During her two terms in office as prime minister, Ms. Bhutto earned a reputation among many as an imperious, venal, and corrupt politician, bringing Pakistan to the brink of financial ruin on more than one occasion. Her assassination now brings this teeming, nuclear-armed nation to the brink of complete state failure, with inevitable accusations that President Pervez Musharraf's intelligence and security services – charged with protecting her welfare as she campaigned for a third stint as prime minister – were somehow complicit in her death. Civil war, or worse, an Islamist army coup in the ensuing political chaos that may engulf Pakistan in the coming days and weeks before the elections scheduled for Jan. 8, 2008, are now the two most likely scenarios if Mr. Musharraf does not re-impose martial law.
I knew Benazir well. I am often blamed by her supporters for having helped bring her government down in 1996 by exposing her hypocrisy and corruption in two Wall Street Journal Op-Ed pieces. We remained in touch over the years after she went into exile, even developing a begrudging respect for each other over time.

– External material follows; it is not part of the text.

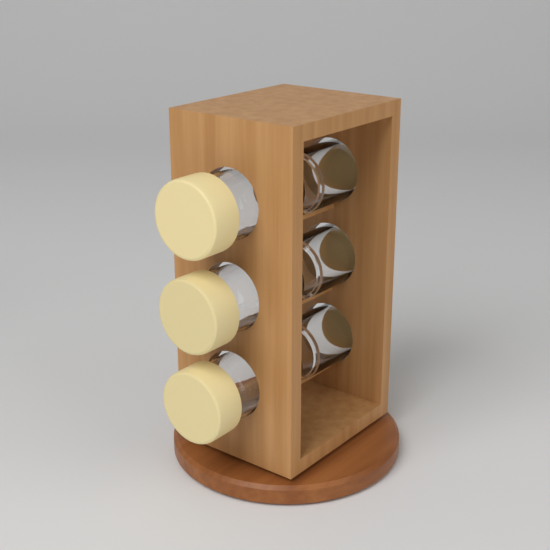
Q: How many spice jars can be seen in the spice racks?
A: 6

She struck me as a terribly conflicted person who deep in her heart wanted to save Pakistan from its evils, but was unable to put her personal lifestyle choices aside in doing so. But I firmly believe that she loved Pakistan, and for all her faults, had returned there this time to turn a new page in its troubled political history. We should remember her for her courage to stand up in the face of incalculable odds to bring some semblance of sanity to the disaster that Pakistan has become.
Musharraf, with whom she tried futilely over the past three months to cobble together a power-sharing arrangement, must immediately call for an independent international investigation into her assassination, led by a blue ribbon panel of FBI and MI5 officials, that determines the extent – or lack – of complicity from Pakistan's police and intelligence services in her death. This is the most critical decision he can make as a gesture of national reconciliation with bereaved Pakistan Peoples Party workers to avoid the appearance of conflict to his ongoing service as president, and to prevent Pakistan's descent into civil war or an internally led Islamist army coup.

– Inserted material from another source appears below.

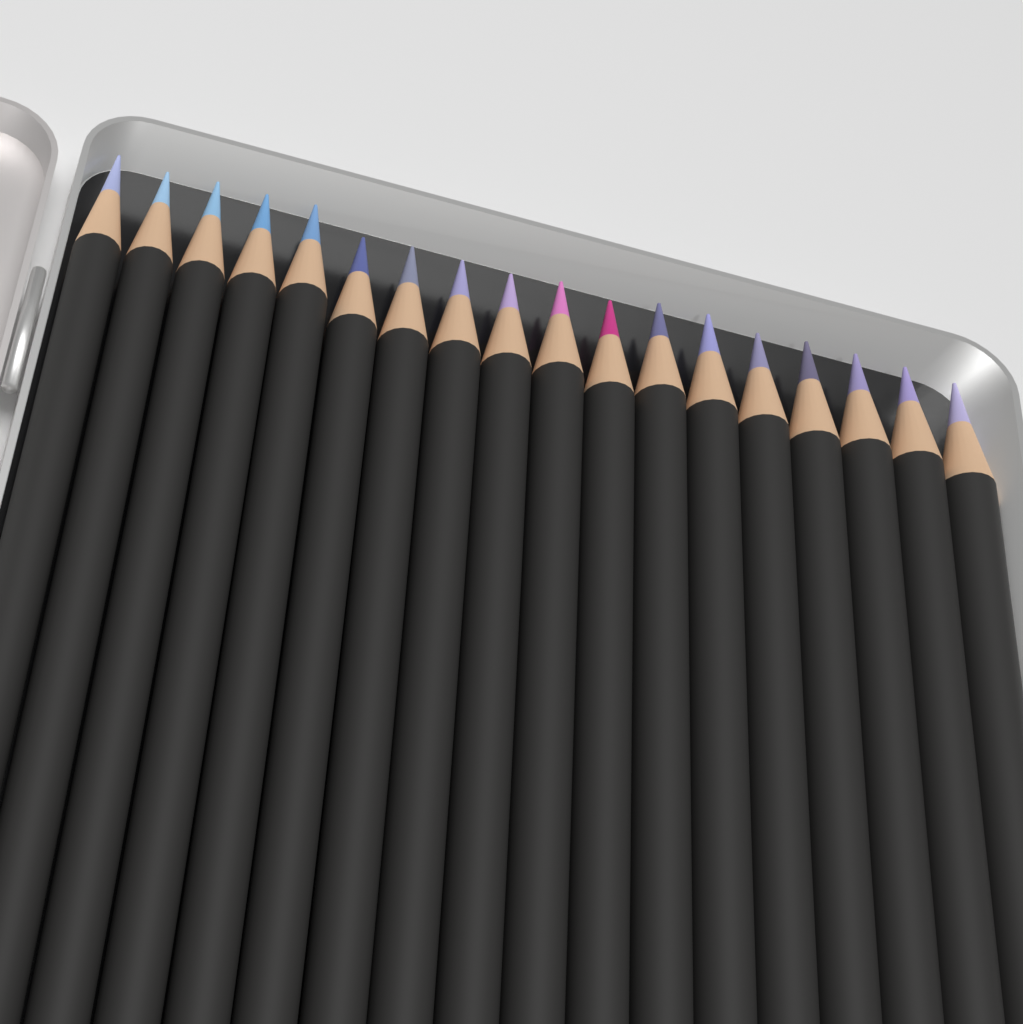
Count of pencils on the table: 18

Her death will not have been in vain if Musharraf galvanizes the forces of democracy that bubble just under the surface of Pakistan's political fabric to have a truly transparent election of all of Pakistan's political leaders. In order to level the playing field, the Election Commission should delay the election until early February so each party can have time to regroup.
The Pakistan People's Party should select a new candidate to contest the elections – they have a good candidate in human rights activist and lawyer Aitzaz Ahsan – and get him on the campaign trail as soon as the mourning period for Benazir is over. The Election Commission should allow Nawaz Sharif, as bad a choice for Pakistan as he would be, to contest the election so the grass roots of democratic activism in this nation of 165 million people can take hold once again. Rebuilding political institutions was one of Benazir's key platforms as a candidate. The country should honor her death by making that happen.
Benazir Bhutto was a brave woman. She was the face of modernity that Pakistan needed to salvage its descent into a sea of Islamist darkness. She should be remembered as a guardian of Pakistan's identity as a modern Islamic nation. Her death need not be the beginning of Pakistan's end.
• Mansoor Ijaz, a New York financier of Pakistani ancestry, jointly authored a cease-fire plan between Muslim militants and Indian security forces in Kashmir in 2000 and met with Benazir Bhutto on more than a dozen occasions in Islamabad, Dubai, and London since 1994.